Uma das críticas feitas à militarização da polícia é o treinamento a que se submetem os policiais militares. “As forças armadas são treinadas para combater o inimigo externo, para matar inimigos. Treinar a polícia assim é inadequado, pois o policial deve respeitar direitos, bem como deve ser julgado como um cidadão comum e não por uma Justiça Militar”, argumenta o professor da UFMG. “Grande parte dos policiais militares que são praças também defendem essa ideia da desmilitarização já que eles são impedidos de acessar garantias trabalhistas, além de terem direitos humanos desrespeitados”, afirma Vianna.
Para o coronel reformado da Polícia Militar do Distrito Federal (PMDF) e ex-secretário de segurança do DF, Jair Tedeschi, entre os militares, a posição é outra: a ideia de desmilitarização policial é uma “falácia”, defende. “O que querem é quebrar a disciplina e a hierarquia que existe em qualquer organização. Não é porque a polícia é militar que age puramente como militar. A função dela é civil. As suas bases de disciplina e hierarquia que são militares". O coronel avalia ainda que "o policial militar de hoje sabe distinguir quem tem direitos e deveres. Na rua, é obrigado a tomar decisões”, observa.

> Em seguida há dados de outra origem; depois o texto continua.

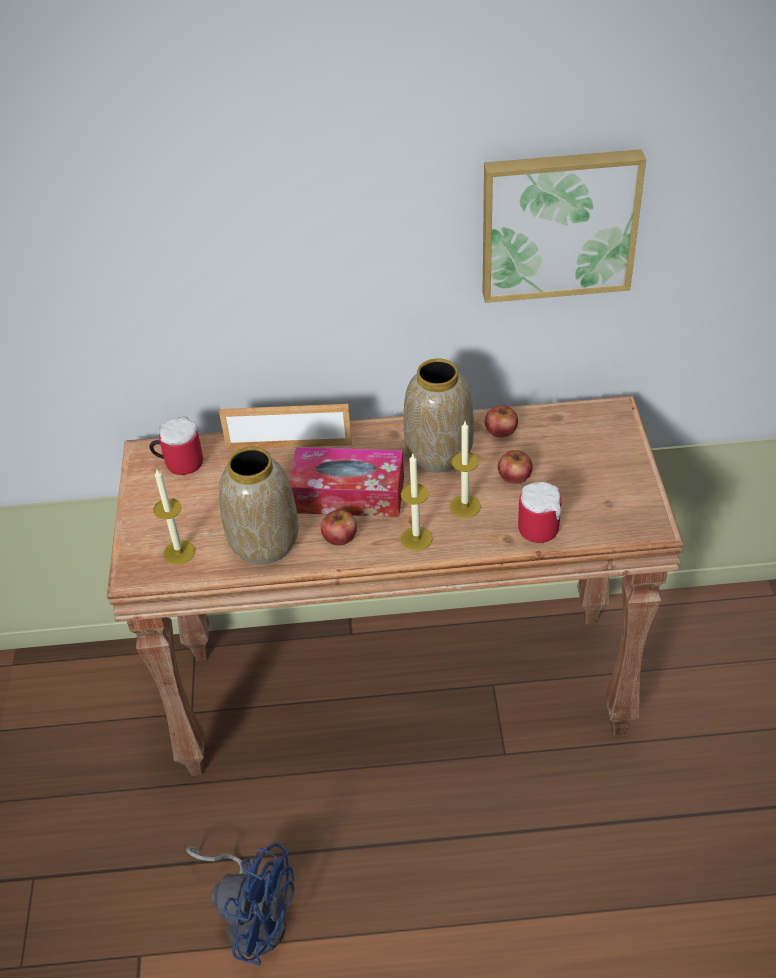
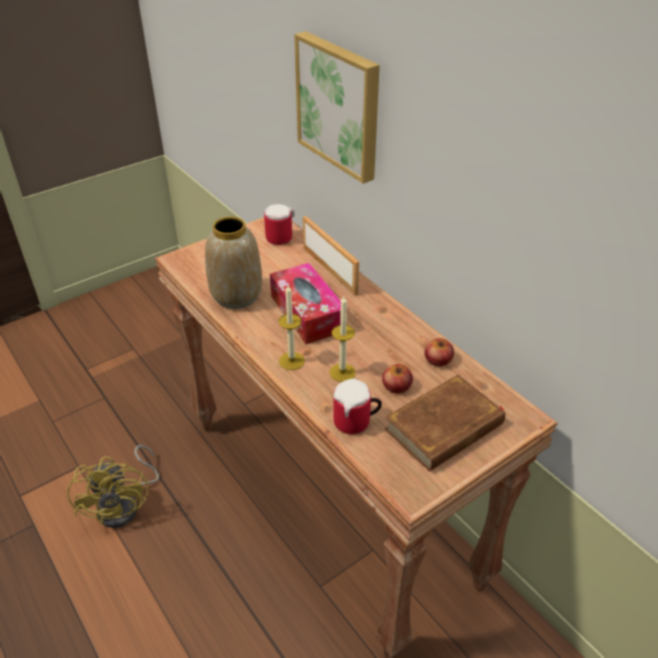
camera: 55 degrees right, 5 degrees down
candle [154,469,195,565] -> none
blue fan [186,843,295,966] -> yellow fan [67,445,159,528]
apple [321,510,357,546] -> none
vase [404,358,474,472] -> none
picture [483,149,646,303] -> picture moved to [294,31,380,184]
none -> brown book [385,375,505,471]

A formação atual do policial, segundo o coronel Tedeschi, abrange o conceito de humanização. “Hoje a polícia é completamente diferente, isso foi na década de 1960. As academias ensinam segurança pública. Desde 1988 a polícia vem mudando a sua maneira de agir. Ela está na rua, não nos quarteis. Ela interage com a sociedade, não cumpre a lei porque tem que simplesmente cumpri-la, mas age da forma mais democrática possível”, avalia o coronel Tedeschi. Para o coronel, "desvios de comportamento ocorrem em condições isoladas em vários grupos. Na situação atual não vemos isso só na Polícia Militar, mas também na Polícia Civil e em outros segmentos não militares", aponta.
Atualmente, dois projetos de Emenda à Constituição (PEC) circulam no Congresso Nacional em defesa da desmilitarização da polícia. A PEC 102, de 2011, de autoria do senador Blairo Maggi (PR/MT), autoriza os estados a desmilitarizarem a PM e unificarem suas polícias.” Ela não faz especificamente a unificação e a desmilitarização, mas autoriza que cada estado federado possa fazê-lo caso julgue necessário”, explica Vianna. A PEC está em tramitação no Senado.
Já a PEC 430, de 2009, em tramitação na Câmara dos Deputados, visa a unificação das polícias Civil e Militar dos Estados e do Distrito Federal, além da desmilitarização do Corpo de Bombeiros, bem como dá outras funções para as guardas municipais. A proposta é de autoria do deputado federal Celso Russomanno (PP-SP).